Identification of Spiders and Crawlers
Identification of Spiders and Crawlers:
Spiders are small web programs that harvest information for search engines. These spiders tracks the websites. In some ways these are good by quickly showing up the websites. These programs follow certain links on the web and gather information. You can also explicitly instruct a robot not to follow any of the links on the page. Like the good spiders, bad spiders are also present known as spam spiders. These bad spiders try to harvest your email address. Some spiders may not work efficiently and goes in endless loops which are built by dynamically created webpages. So in this project we try to identify the bad spam spiders present in the webpages and try to eradicate them. And also we minimize the bot traffic.
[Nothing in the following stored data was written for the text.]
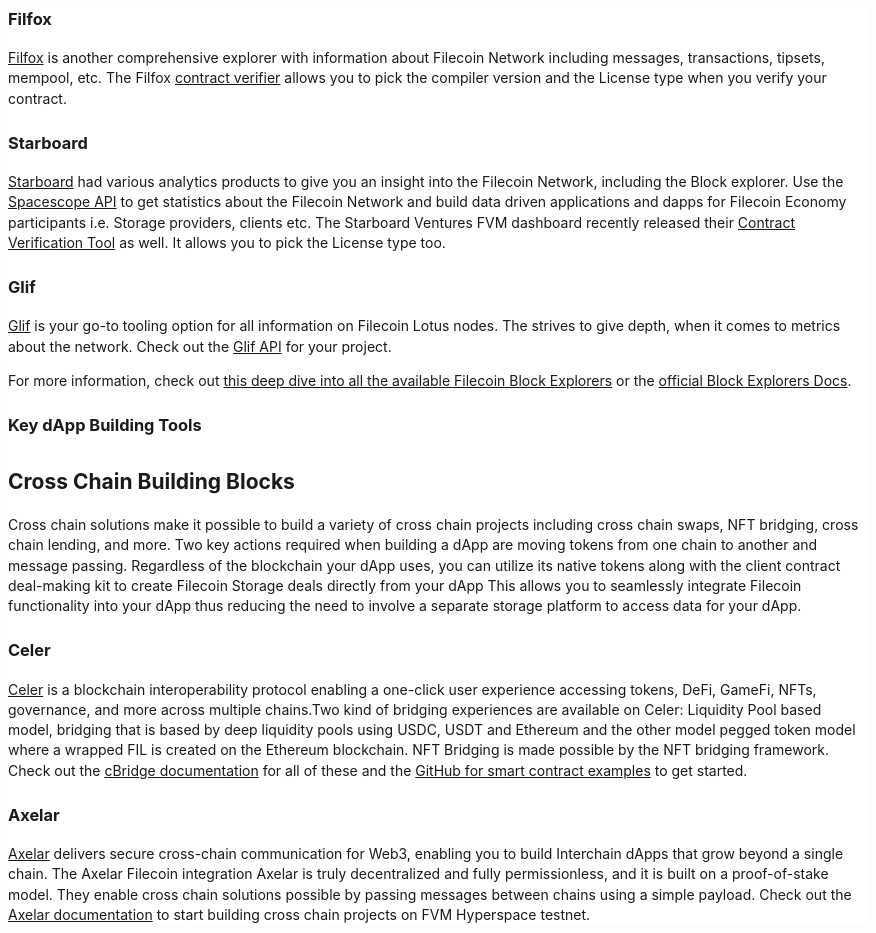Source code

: ### Filfox

[Filfox](https://filfox.info/en) is another comprehensive explorer with information about Filecoin Network including messages, transactions, tipsets, mempool, etc. The Filfox [contract verifier](https://filfox.info/en/contract) allows you to pick the compiler version and the License type when you verify your contract.

### Starboard

[Starboard](https://fvm.starboard.ventures/explorer) had various analytics products to give you an insight into the Filecoin Network, including the Block explorer. Use the [Spacescope API](https://spacescope.io/) to get statistics about the Filecoin Network and build data driven applications and dapps for Filecoin Economy participants i.e. Storage providers, clients etc. The Starboard Ventures FVM dashboard recently released their [Contract Verification Tool](https://fvm.starboard.ventures/explorer/verifier/) as well. It allows you to pick the License type too.

### Glif

[Glif](https://www.glif.io) is your go-to tooling option for all information on Filecoin Lotus nodes. The strives to give depth, when it comes to metrics about the network. Check out the [Glif API](https://api.node.glif.io/) for your project.

For more information, check out [this deep dive into all the available Filecoin Block Explorers](https://filecoin.io/blog/posts/the-fvm-imaginarium-block-explorers/) or the [official Block Explorers Docs](https://docs.filecoin.io/networks/mainnet/explorers/).

### Key dApp Building Tools

## Cross Chain Building Blocks

Cross chain solutions make it possible to build a variety of cross chain projects including cross chain swaps, NFT bridging, cross chain lending, and more. Two key actions required when building a dApp are moving tokens from one chain to another and message passing. Regardless of the blockchain your dApp uses, you can utilize its native tokens along with the client contract deal-making kit to create Filecoin Storage deals directly from your dApp This allows you to seamlessly integrate Filecoin functionality into your dApp thus reducing the need to involve a separate storage platform to access data for your dApp.

### Celer

[Celer](https://celer.network/) is a blockchain interoperability protocol enabling a one-click user experience accessing tokens, DeFi, GameFi, NFTs, governance, and more across multiple chains.Two kind of bridging experiences are available on Celer: Liquidity Pool based model, bridging that is based by deep liquidity pools using USDC, USDT and Ethereum and the other model pegged token model where a wrapped FIL is created on the Ethereum blockchain. NFT Bridging is made possible by the NFT bridging framework. Check out the [cBridge documentation](https://cbridge-docs.celer.network/) for all of these and the [GitHub for smart contract examples](https://github.com/celer-network/sgn-v2-contracts) to get started.

### Axelar

[Axelar](https://axelar.network/) delivers secure cross-chain communication for Web3, enabling you to build Interchain dApps that grow beyond a single chain. The Axelar Filecoin integration Axelar is truly decentralized and fully permissionless, and it is built on a proof-of-stake model. They enable cross chain solutions possible by passing messages between chains using a simple payload. Check out the [Axelar documentation](https://docs.axelar.dev/resources/testnet) to start building cross chain projects on FVM Hyperspace testnet.
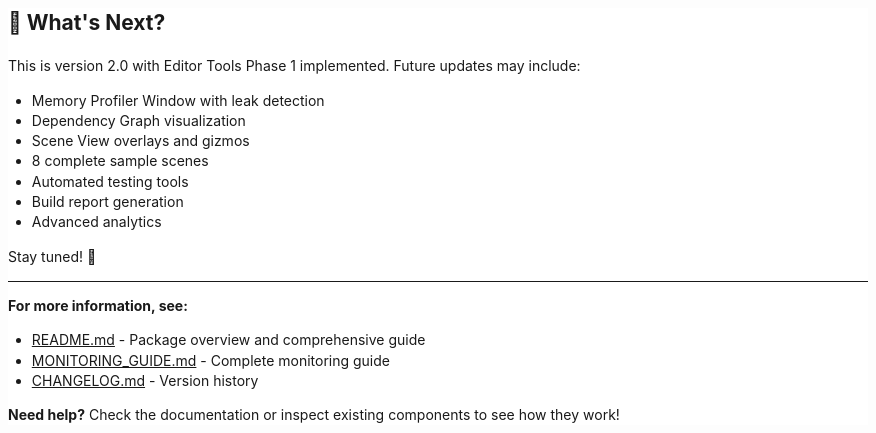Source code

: ## 🚀 What's Next?

This is version 2.0 with Editor Tools Phase 1 implemented. Future updates may include:

- Memory Profiler Window with leak detection
- Dependency Graph visualization
- Scene View overlays and gizmos
- 8 complete sample scenes
- Automated testing tools
- Build report generation
- Advanced analytics

Stay tuned! 🎉

---

**For more information, see:**
- [README.md](README.md) - Package overview and comprehensive guide
- [MONITORING_GUIDE.md](MONITORING_GUIDE.md) - Complete monitoring guide
- [CHANGELOG.md](CHANGELOG.md) - Version history

**Need help?** Check the documentation or inspect existing components to see how they work!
This idea was firstly proposed by Google namely Google Analytics.
Implementation Steps done:
Software used are Java+Hadoop+Hive (NoSQL database -Hive is used)
The given dataset (Google bot-spider) is analyzed for bot identification
The data is uploaded to Hadoop HDFS system
The location of file is stored under hdfs/app/hadoop
The file name is given web_log
We have to start the hadoop server first.
Then we can check the hadoop is running or not.
Upload the web_log file to hive database
We created server_log partition in hive, where are data are stored
Start Analysis, in which the dataset in hive is analyzed for bot detetction
Finally results of bot under different browser is taken and plotted as graph.
This show how many bot urls are detected in the web log
Tools used: Hive, Hadoop, Java